The acquisition makes plenty of sense, believes Bloor Research analyst Philip Howard, because Avellino's software lacked in-depth integration with other data warehousing software vendors, with the exception of Trillium. Furthermore, Avellino had only one direct competitor in Evoke Software, which made it highly prized.
Avellino was not the only Berkshire company bought out by a US suitor.
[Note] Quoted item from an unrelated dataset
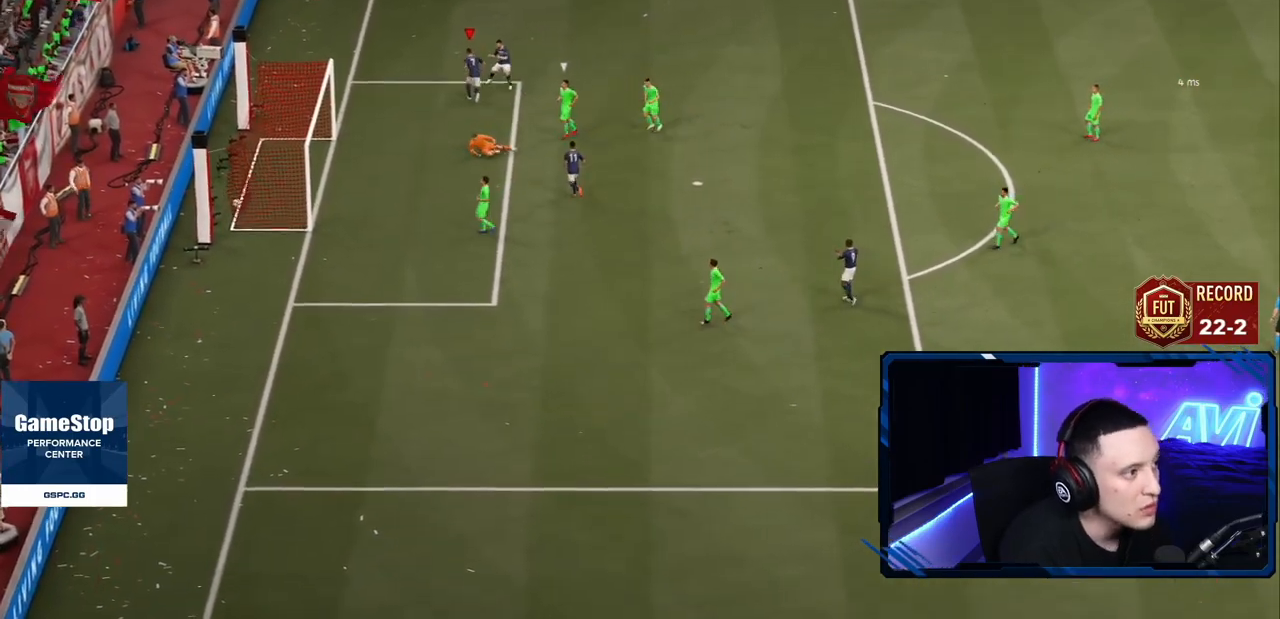
{"buttons": [], "left_stick": "up", "right_stick": "center", "events": [[234, "R1", "down"], [267, "R1", "up"]]}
Merant was acquired by Serena Software for £206 million, bringing to an end the saga of a UK company that perhaps tried too hard to expand in the US. Merant was created in 1999, following Cobol tools vendor Micro Focus's purchase of database connectivity specialist InterSolv for $534 million, in a bid by Micro Focus to overcome a feared post-2000 fall in demand for its core mainframe-based products.
Within two years, Micro Focus was resurrected in a spin-off of the Cobol tools business. Then the database connectivity unit of InterSolv was similarly off-loaded as DataDirect Technologies.
The rump Merant was still a sizeable business of £79 million, based on the PVCS/Dimensions change management software and the Collage web content management product.
Serena CEO Mark Woodward says that the two companies offer complementary products in both software change management and web content management. The purchase will help make Serena a clear number two in both markets, he says. He also believes that there is ample opportunity for cost-cutting at Merant.
Both companies were also working on application lifecycle management offerings - a development effort that will now be merged. "This may be the most exciting part of the combination," says Woodward.